November/December 2016: Volume 17 Number 11/12
29 November 2016. Related: Editorial.
The last issue of HTB this year comes in the shadow of the US elections.
The outcome is highly relevant for global healthcare as it threatens to destabilise many of the foundations that enabled a scientific response to the HIV epidemic.
As the world’s richest country, the US funds most of the essential research into HIV vaccines, cures and preclinical drug development, and leads funding for treatment access in low-income countries.
As well as this, the US in recent years developed a more stable leadership role for human rights based programmes that actively address discrimination and inequality.
The election results led to unprecedented reactions from leading scientific journals including the Lancet, Nature and Science, which are usually removed from Party politics. Post-election editorials and articles are universally fearful of the shift from evidence-based policies threatened by the president-elect and the team he is bringing into office.
Grounding policies and actions in evidence rather than opinion has been the basis of the best response to the HIV epidemic. This was the theme for the Joep Lange and Jacqueline van Tongeren Memorial Lecture given by Anthony Fauci (head of the US NIAID) that opened the Glasgow conference this year.

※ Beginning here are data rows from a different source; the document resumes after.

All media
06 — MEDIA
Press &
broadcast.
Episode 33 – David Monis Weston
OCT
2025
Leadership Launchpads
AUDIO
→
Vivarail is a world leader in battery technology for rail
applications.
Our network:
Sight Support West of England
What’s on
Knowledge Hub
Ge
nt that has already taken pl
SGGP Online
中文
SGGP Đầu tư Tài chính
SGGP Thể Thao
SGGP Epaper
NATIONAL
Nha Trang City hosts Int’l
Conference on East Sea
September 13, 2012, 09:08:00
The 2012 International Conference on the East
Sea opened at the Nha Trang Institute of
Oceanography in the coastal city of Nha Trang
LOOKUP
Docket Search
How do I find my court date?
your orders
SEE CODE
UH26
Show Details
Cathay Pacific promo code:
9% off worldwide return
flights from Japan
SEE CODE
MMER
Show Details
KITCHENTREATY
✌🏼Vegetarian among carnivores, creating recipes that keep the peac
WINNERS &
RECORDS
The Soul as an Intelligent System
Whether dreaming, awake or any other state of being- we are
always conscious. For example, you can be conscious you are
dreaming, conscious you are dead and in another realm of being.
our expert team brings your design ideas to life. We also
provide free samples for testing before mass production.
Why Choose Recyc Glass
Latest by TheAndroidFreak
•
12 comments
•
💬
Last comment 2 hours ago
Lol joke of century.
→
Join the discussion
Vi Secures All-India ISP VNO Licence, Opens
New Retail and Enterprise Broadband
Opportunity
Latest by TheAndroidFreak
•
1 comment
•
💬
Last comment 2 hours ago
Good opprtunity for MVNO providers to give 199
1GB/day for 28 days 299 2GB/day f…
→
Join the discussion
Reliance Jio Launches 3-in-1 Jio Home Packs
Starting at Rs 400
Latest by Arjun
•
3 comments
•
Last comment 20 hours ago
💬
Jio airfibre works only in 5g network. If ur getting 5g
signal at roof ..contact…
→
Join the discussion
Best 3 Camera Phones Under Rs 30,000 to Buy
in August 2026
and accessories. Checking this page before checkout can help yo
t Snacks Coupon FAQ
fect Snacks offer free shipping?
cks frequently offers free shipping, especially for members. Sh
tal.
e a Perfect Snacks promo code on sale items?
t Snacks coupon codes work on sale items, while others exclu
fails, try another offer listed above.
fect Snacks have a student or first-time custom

We include this talk as a selected webcast and include many other reports from this biennial meeting, and also from the Research for Prevention conference held in Chicago the week before.
Other contents – including new drugs, treatment access and UK PrEP news – fills the rest of this issue.
Perhaps most optimistically, a fifteen-year review of HIV pregnancies among HIV positive women in the UK and Ireland reported similar outcomes as for HIV negative women, and brings a certain hope for a better future.
As with every end-of-year issue, we would like to thank all our readers and supporters who have helped i-Base this year. We wish you the best for the upcoming seasonal celebrations for the New Year ahead.